* _Given data_
+--

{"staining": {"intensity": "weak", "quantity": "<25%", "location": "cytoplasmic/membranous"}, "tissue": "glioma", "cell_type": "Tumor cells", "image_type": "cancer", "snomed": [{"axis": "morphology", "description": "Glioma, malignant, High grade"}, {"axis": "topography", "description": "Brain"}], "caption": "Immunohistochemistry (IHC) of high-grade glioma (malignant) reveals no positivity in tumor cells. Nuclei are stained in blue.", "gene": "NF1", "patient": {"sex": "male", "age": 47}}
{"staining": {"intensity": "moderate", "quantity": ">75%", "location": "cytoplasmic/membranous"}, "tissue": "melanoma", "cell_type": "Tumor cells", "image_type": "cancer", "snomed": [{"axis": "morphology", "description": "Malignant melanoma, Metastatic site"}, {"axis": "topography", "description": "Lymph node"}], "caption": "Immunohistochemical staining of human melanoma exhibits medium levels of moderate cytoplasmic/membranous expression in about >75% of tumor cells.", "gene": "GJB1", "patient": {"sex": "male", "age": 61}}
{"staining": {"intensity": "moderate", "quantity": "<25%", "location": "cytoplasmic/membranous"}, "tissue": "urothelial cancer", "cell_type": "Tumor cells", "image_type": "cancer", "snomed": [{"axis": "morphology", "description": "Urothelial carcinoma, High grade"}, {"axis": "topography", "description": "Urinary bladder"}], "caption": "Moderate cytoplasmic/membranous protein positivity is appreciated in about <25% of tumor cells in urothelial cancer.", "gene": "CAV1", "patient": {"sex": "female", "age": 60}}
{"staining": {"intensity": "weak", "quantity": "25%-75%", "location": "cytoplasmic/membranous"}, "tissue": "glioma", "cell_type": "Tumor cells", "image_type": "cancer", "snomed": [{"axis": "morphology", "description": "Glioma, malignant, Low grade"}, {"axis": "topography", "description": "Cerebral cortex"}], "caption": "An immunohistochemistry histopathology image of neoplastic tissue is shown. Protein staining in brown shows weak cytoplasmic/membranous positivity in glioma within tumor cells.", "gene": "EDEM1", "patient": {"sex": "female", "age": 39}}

+--

* _What to do_
Copy exactly the lines that run from the first line of the data to the line containing "cytoplasmic/membranous protein positivity", please, with both ends included and nothing else.

* _Response to the exercise_
{"staining": {"intensity": "weak", "quantity": "<25%", "location": "cytoplasmic/membranous"}, "tissue": "glioma", "cell_type": "Tumor cells", "image_type": "cancer", "snomed": [{"axis": "morphology", "description": "Glioma, malignant, High grade"}, {"axis": "topography", "description": "Brain"}], "caption": "Immunohistochemistry (IHC) of high-grade glioma (malignant) reveals no positivity in tumor cells. Nuclei are stained in blue.", "gene": "NF1", "patient": {"sex": "male", "age": 47}}
{"staining": {"intensity": "moderate", "quantity": ">75%", "location": "cytoplasmic/membranous"}, "tissue": "melanoma", "cell_type": "Tumor cells", "image_type": "cancer", "snomed": [{"axis": "morphology", "description": "Malignant melanoma, Metastatic site"}, {"axis": "topography", "description": "Lymph node"}], "caption": "Immunohistochemical staining of human melanoma exhibits medium levels of moderate cytoplasmic/membranous expression in about >75% of tumor cells.", "gene": "GJB1", "patient": {"sex": "male", "age": 61}}
{"staining": {"intensity": "moderate", "quantity": "<25%", "location": "cytoplasmic/membranous"}, "tissue": "urothelial cancer", "cell_type": "Tumor cells", "image_type": "cancer", "snomed": [{"axis": "morphology", "description": "Urothelial carcinoma, High grade"}, {"axis": "topography", "description": "Urinary bladder"}], "caption": "Moderate cytoplasmic/membranous protein positivity is appreciated in about <25% of tumor cells in urothelial cancer.", "gene": "CAV1", "patient": {"sex": "female", "age": 60}}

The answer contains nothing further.